The Carmichael mining project in Australia faces another legal challenge as aboriginal group claims ownership of land

By Vaishnavi Rathore
Published: Wednesday 07 December 2016

The proposed US $12 billion Carmichael coal project will be one of the world’s largest coal mine (Credit: iStock)

Traditional land owners have moved to the Queensland court to appeal against mining lease granted to Adani's Carmichael project. The Wangan and Jagalingou Traditional Owners Council, representing a group of aboriginals, has been against the proposed project, claiming ownership of Galilee Basin—a part of the mining site.

Filing this new legal challenge, spokesman Adrian Burragubba said the council was “offended that Adani failed to even acknowledge our concerns.” He continued by saying, “But the offence is minor compared to the way Adani mining and the Queensland government have treated us and our rights.”

If Adani Group successfully tackles this hurdle, the proposed US $12 billion Carmichael coal project will be one of the world’s largest coal mine, once work begins in 2017. Consisting of six open-cut pits and up to 5 underground mines, the mine is expected to supply Indian power plants with enough coal to generate electricity for up to 100 million people.

Adani group recently secured final approval for a permanent rail line in Galilee Basin after multiple legal hurdles. The Queensland's coordinator-general gave "the latest, and final, secondary approval" for 31.5 kilometres of permanent track, as well as a 300-bed camp, according to an official statement.

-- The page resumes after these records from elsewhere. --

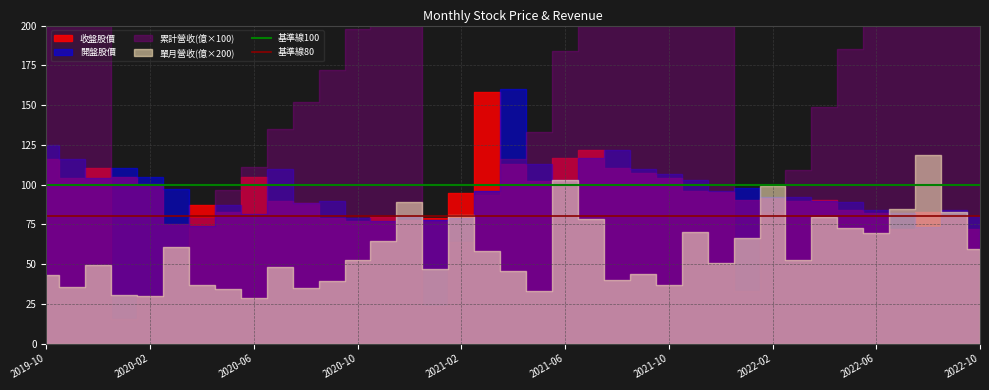

True or false: 基準線80 has a value of 50 at 2020-06.

False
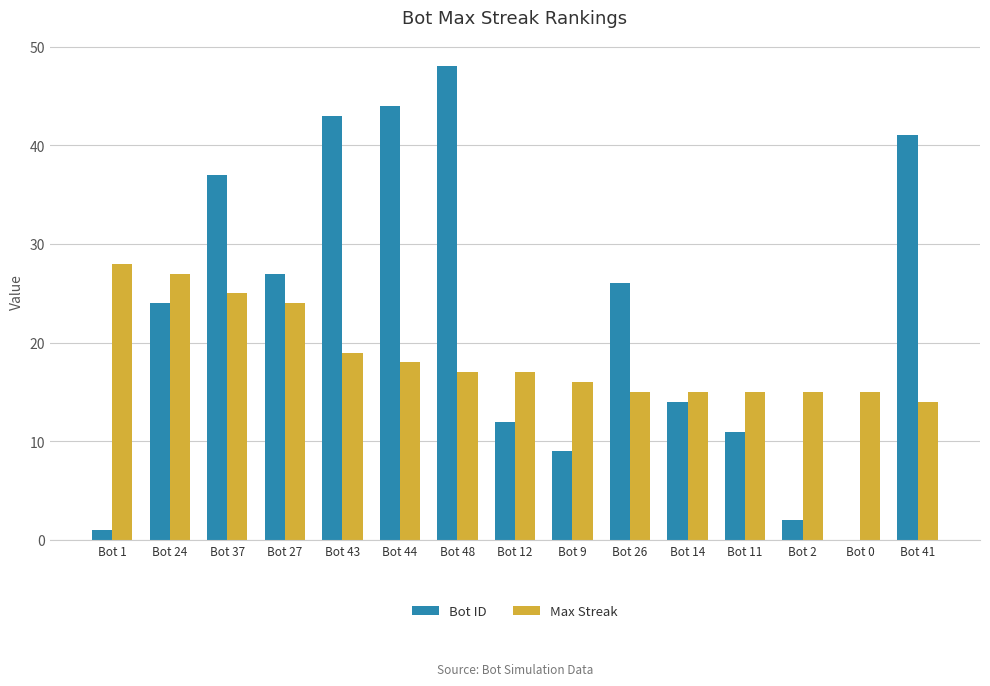

What is the maximum value for Max Streak?

28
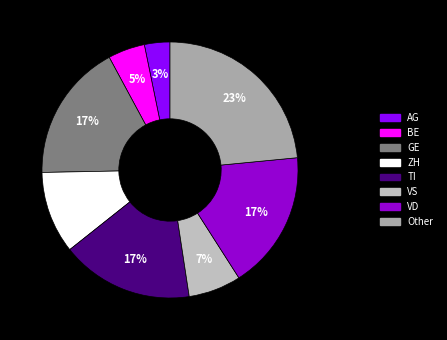

Which slice is the largest?

Other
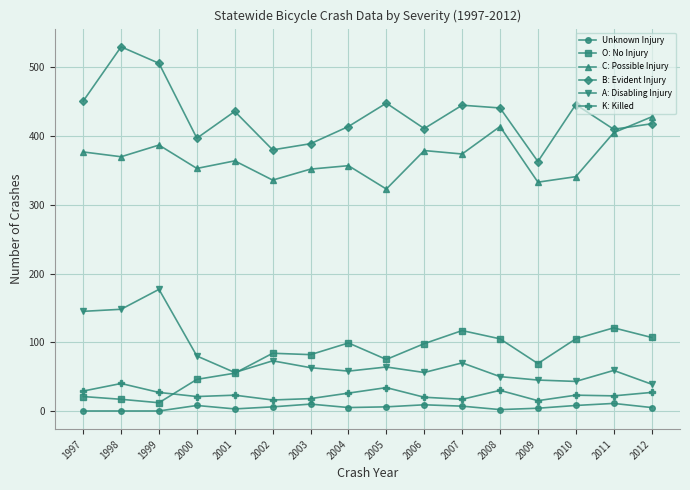

At which category does B: Evident Injury reach its first local valley?

2000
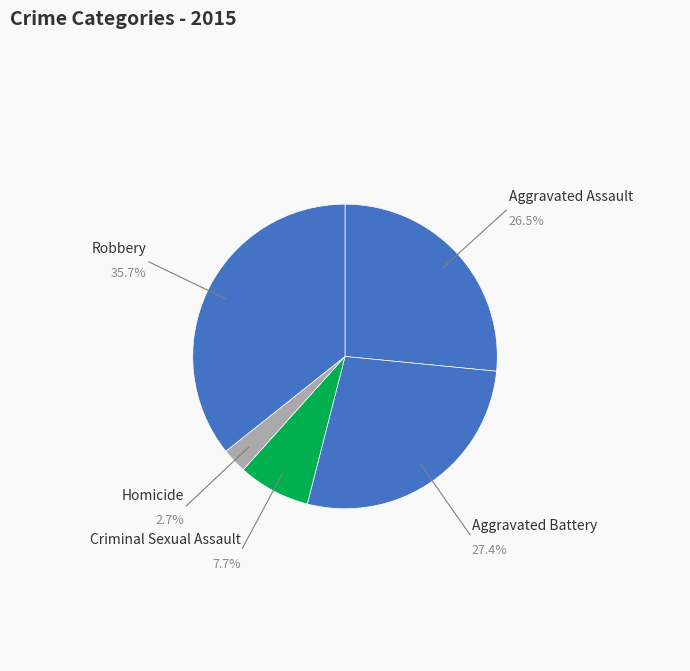

How many segments does this pie chart have?

5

Townsville Mayor Jenny Hill saw the approval as a huge win for the region. "We've got one of the highest unemployment rates in Australia," she was quoted as saying in media reports. "These are the sort of projects that can support 2,000 to 3,000 jobs, not to mention the other jobs that come from the fact that so many people are employed," Hill said. Environmentalists on the other hand were not pleased with this development.

Alternating approval

Ever since the initiation of the Carmichael project by the Adani Group in 2010, it is being opposed by green groups. This has led to constant back and forth of approvals, being granted and withdrawn multiple times. The project was first granted approval by a federal court in 2014, only to be revoked in August 2015 due to environmental concerns. Scientific evidence was gathered to show that the mine would destroy 10,000 hectares of habitat for endangered species. However, in October last year, the project got a new lease after the Australian government re-approved it, albeit with 36 conditions attached. The government asked for protecting and improving 31,000 hectares of the southern black-throated finch’s habitat, funds worth $1 million for research programmes to improve conservation of the threatened species in Australia’s Galilee Basin and other areas.

In November 2015, the environment activist group Australian Conservation Foundation (ACF) challenged government’s approval in the federal court. The group claimed that coal from Carmichael mine will create 4.7 billion tonnes of climate pollution, countering Australia’s efforts to reduce pollution. The Wangan and Jagalingou Traditional Owners’ Council also issued a statement against the project during this time.

In August 2016, Coast and Country, a green group said that the department failed in its obligation under state Environmental Protection Act to determine whether its decision would best achieve ecologically sustainable development. Following this, a court launched a judicial review of the Queensland government's initial approval but Adani group eventually regained it.

The opposition by indigenous group may the process. Wangan and Jagalingou youth leader Murrawah Johnson said the council had “vowed to do everything in our power to stop the mine proceeding, and we will take our concerns to the high court if necessary.”